TASK DETAILS -> Rewrite each of the rows below, changing "bar" to "column" and keeping everything else the same. Leave out the pictures.
*** MATERIAL PROVIDED Section Begins ***
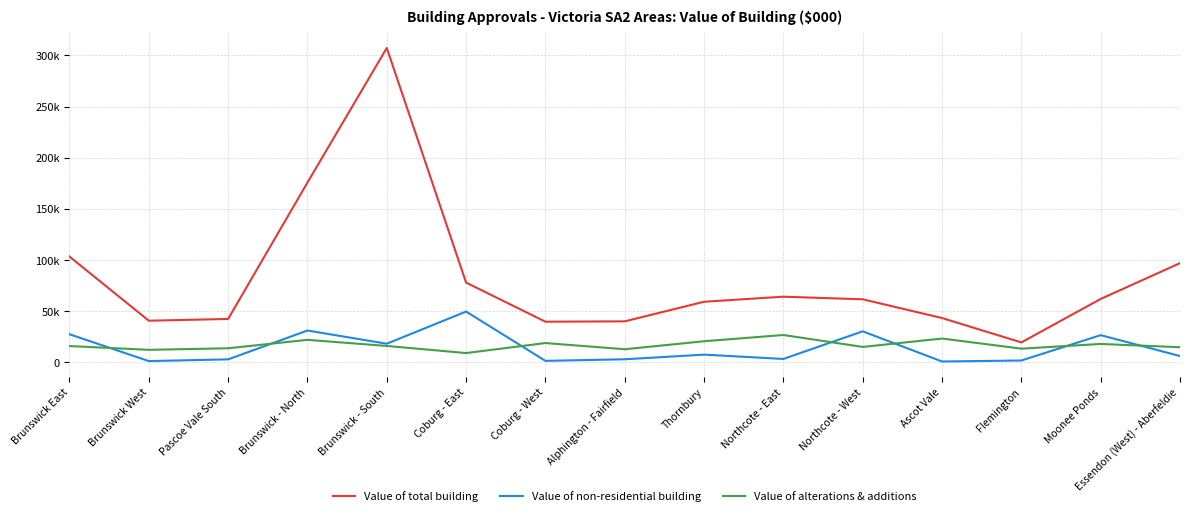

Which series has the largest range (max minus min)?

Value of total building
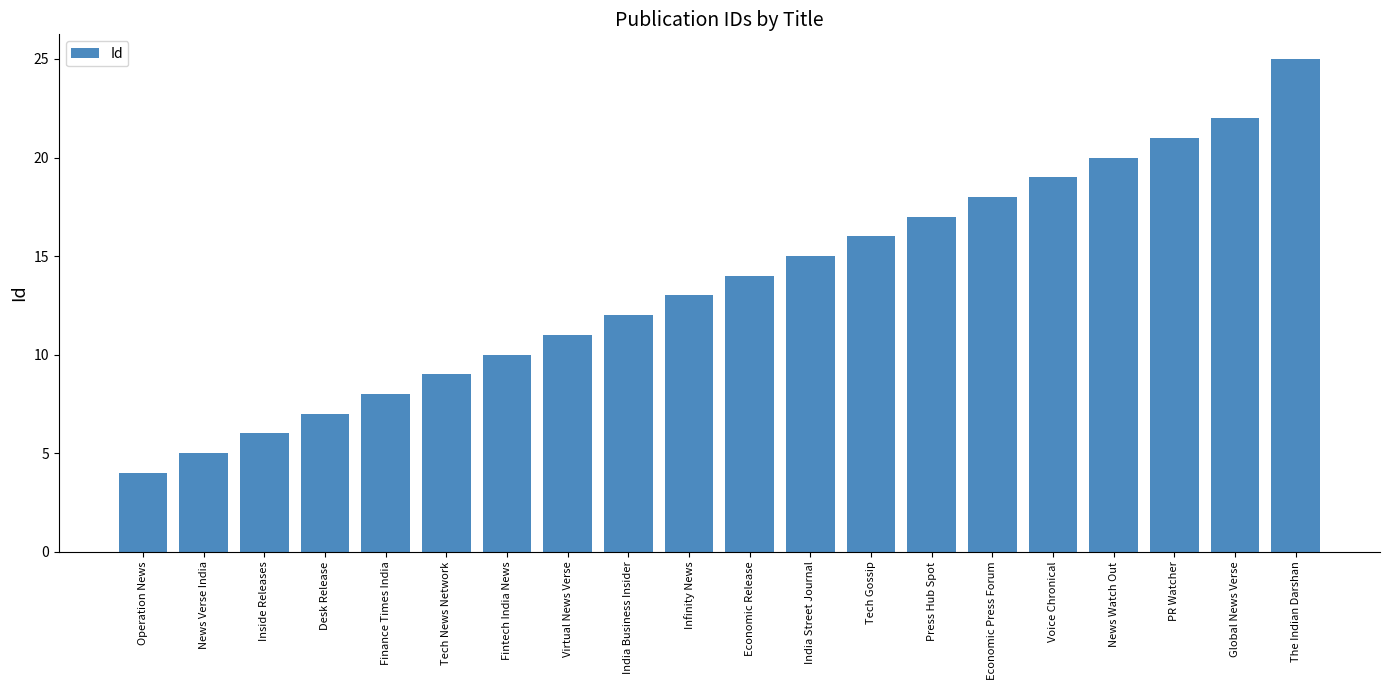

What is the label of the 8th bar from the right?

Tech Gossip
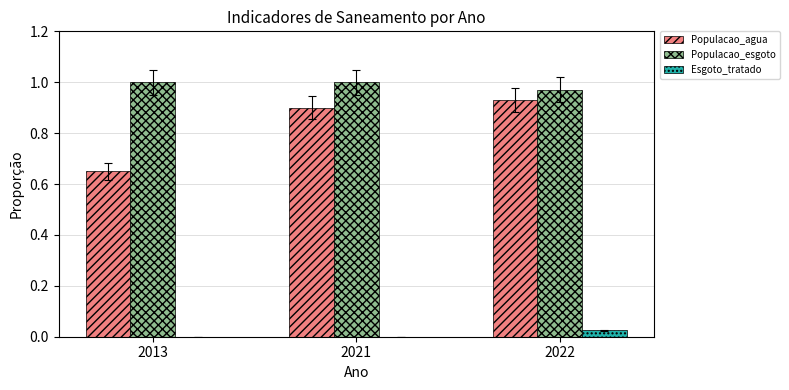

Is the value of Esgoto_tratado at 2013 greater than the value of Populacao_agua at 2013?

No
*** MATERIAL PROVIDED Section Ends ***
ANSWER BOX ->
Which series has the largest range (max minus min)?

Value of total building

What is the label of the 8th column from the right?

Tech Gossip

Is the value of Esgoto_tratado at 2013 greater than the value of Populacao_agua at 2013?

No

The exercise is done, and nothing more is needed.